In bed he didn’t want to talk; his hands ran over Leslie in his approach. She held him firmly, adjusted, asked, “What is it like now, the project?” Edison put his head against her neck, stopped still for a beat, and then began again working along her throat. “Ed, should I worry about you? Where are you with the research?” He lifted away from her in the dark, and then his hand descended and she caught it. She turned toward him now and he pulled to free his hand, but she held it. It was an odd moment for them. “Edison,” she said. “What is going on?” They were lying still, not moving. “Are you okay? Have you stumbled on a log and hit your head on a sharp outcropping? Has a mighty bear chased you up a nasty tree? Did he bite you? Should I call that helicopter they use in the mountains?” He could hear the smile in her voice. “What do you need me to do? Where are the little people?” It was clear he was not going to answer. “They’re waiting for you. Go get them. And I’m waiting, too, remember? By the silver bus. You’ll make it, Ed.” But when she let go of his hand and kissed him, he held still one second and then simply turned away.

The project needed to be done this season; it couldn’t smolder for another year. They’d take him off it, and have him counting beans in the group cubicles. They put you out on the
frontier like this once, and when you came back beaten, you joined one of the teams, your career in close orbit, the adventure gone.

 

Meanwhile, he fled the house. He’d stand close to Paula at the counter while they squeezed the lemons, their arms touching; he began having a drop of Jäger with Melissa, and when Janny Hanover would see him to the door, they’d hug for five seconds, which is one second over the line. He could feel her water bottle against his back.

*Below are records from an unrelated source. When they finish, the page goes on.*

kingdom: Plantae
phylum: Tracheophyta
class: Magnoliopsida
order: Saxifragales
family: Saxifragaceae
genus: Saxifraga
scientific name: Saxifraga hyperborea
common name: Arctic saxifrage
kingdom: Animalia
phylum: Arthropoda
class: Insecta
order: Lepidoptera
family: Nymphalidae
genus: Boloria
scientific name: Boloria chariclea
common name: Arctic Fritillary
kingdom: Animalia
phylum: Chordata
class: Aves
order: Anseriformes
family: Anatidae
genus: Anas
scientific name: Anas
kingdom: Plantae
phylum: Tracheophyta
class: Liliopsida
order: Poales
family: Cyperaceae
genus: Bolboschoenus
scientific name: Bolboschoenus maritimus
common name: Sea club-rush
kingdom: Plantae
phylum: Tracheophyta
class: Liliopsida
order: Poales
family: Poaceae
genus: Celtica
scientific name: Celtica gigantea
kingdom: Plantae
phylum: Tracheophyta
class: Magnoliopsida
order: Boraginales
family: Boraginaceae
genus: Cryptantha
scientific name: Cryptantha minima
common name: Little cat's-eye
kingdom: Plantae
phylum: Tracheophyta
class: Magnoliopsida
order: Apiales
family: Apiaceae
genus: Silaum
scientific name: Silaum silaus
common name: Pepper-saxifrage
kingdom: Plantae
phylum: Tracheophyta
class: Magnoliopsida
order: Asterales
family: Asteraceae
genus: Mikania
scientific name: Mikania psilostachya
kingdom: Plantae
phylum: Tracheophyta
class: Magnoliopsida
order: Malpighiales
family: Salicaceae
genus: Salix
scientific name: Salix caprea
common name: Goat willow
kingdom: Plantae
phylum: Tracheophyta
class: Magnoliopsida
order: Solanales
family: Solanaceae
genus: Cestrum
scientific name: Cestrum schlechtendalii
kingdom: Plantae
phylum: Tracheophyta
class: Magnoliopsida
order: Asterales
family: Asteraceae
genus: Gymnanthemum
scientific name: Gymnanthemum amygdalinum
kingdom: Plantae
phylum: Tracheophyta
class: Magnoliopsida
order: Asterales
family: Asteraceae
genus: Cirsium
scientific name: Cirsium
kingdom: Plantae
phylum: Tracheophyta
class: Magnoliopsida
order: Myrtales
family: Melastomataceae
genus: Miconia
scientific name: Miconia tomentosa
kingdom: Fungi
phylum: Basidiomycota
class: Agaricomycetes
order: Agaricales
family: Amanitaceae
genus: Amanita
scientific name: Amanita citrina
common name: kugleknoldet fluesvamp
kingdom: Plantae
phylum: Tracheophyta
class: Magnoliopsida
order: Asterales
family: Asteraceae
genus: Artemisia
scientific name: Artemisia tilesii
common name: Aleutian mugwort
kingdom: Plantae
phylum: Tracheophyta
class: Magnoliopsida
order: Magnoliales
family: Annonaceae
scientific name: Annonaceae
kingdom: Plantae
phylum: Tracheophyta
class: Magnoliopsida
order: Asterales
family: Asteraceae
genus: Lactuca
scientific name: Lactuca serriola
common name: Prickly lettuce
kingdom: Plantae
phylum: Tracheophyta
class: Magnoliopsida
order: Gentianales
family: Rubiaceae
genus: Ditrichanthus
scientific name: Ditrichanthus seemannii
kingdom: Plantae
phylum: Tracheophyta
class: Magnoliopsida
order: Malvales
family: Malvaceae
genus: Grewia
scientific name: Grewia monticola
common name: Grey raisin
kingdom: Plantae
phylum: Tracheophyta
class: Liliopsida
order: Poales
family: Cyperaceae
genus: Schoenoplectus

Some afternoons Leslie would stand in the doorway of his little study and see the spill of pencils where they’d been for days. She kept the hallway clear of laundry, but he never went to that corner of the house anymore. They circled each other through the days. In bed he was silent. She tried to open him. “Okay, mister, should I try to drive the bus closer, honk the horn? You want me to bring in some of those allterrain vehicles? Some kind of signal? We’re running low on crackers.”

After a moment, he said, “I’m not sure.”

“Can you see any landmarks, stars?”

“Not really,” he answered. “I can’t.” His voice was flat, exhausted, as he tried to imagine it all. “It’s steep. It’s too dark. I’m having some trouble with my footing.”

“I know you are. Everybody does,” Leslie said, opening her eyes and looking at his serious face. “Keep your own path. Dig your feet in. Try.”

 

Paula wanted to know if he really worked for the CIA; Janny wanted to know if his I.Q. was really two hundred; Melissa asked him if she should get implants. She was drinking her green coffee at the kitchen table and she simply lifted her shirt. The fresh folded towels stood on the corner of the table. The afternoons he was home between errands were the
worst. Now his calculations seemed a cruel puzzle, someone else’s work, dead, forgotten, useless.